2007 John Frederick Lewis Award

Autumn General Meeting
Lionel Gossman

The 2007 recipient of the American Philosophical Society’s John Frederick Lewis Award is Lionel Gossman for his monograph The Making of a Romantic Icon: The Religious Context of Friedrich Overbeck's “Italia und Germania” published in the Society’s Transactions, volume 97, part 5. The book is a captivating study of a once-famous German painting’s genesis and context and of the unexpectedly numerous layers of esthetic and religious meanings Dr. Gossman has cleverly shown it to contain. It is a most pleasurable read.

Born in Scotland, Lionel Gossman earned an M.A. at the University of Glasgow in 1951, a diplome d'études supérieures at the University of Paris in 1952, and a D. Phil. at the University of Oxford in 1957. After teaching at the University of Lille and at Glasgow, he came to the United States in 1958 and joined the faculty at Johns Hopkins University, where he taught for seventeen years. He moved to Princeton University as professor of Romance languages and literatures in 1976. Dr. Gossman was appointed the M. Taylor Pyne Professor of Romance Languages and Literatures in 1983, and became professor emeritus in 1999. Dr. Gossman’s interests focus on the relationship between history and literature in 17th through 19th century Europe.
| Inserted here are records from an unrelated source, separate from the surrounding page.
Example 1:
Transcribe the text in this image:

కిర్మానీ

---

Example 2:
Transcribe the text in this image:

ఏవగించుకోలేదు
Dr. Gossman's other publications include Men and Masks: A Study of Molière (1963), Medievalism and the Ideologies of the Enlightenment (1968), The Empire Unpossess'd (1981), Between History and Literature (1990), Geneva-Zurich-Basel: History, Culture and National Identity (with N. Bouvier et al, 1994) and Basel in the Age of Burckhardt: A Study in Unseasonable Ideas (2000). He received the Behrman Award in 1990 and was named an Officier des Palmes Académiques in 1991. He was elected a member of the American Philosophical Society in 1996.

In 1935 the American Philosophical Society established the John Frederick Lewis Award, with funds donated by his widow, to honor this outstanding maritime lawyer who played a major role in various cultural institutions in Philadelphia. The award recognizes the best book or monograph published by the Society in a given year.

The selection committee consisted of chairman Eugene F. Rice, Jr., William R. Shepherd Professor Emeritus, Columbia University; Glen W. Bowersock, Professor of Ancient History, Institute for Advanced Study; and Noel M. Swerdlow, Professor of Astronomy and Astrophysics and of History, University of Chicago.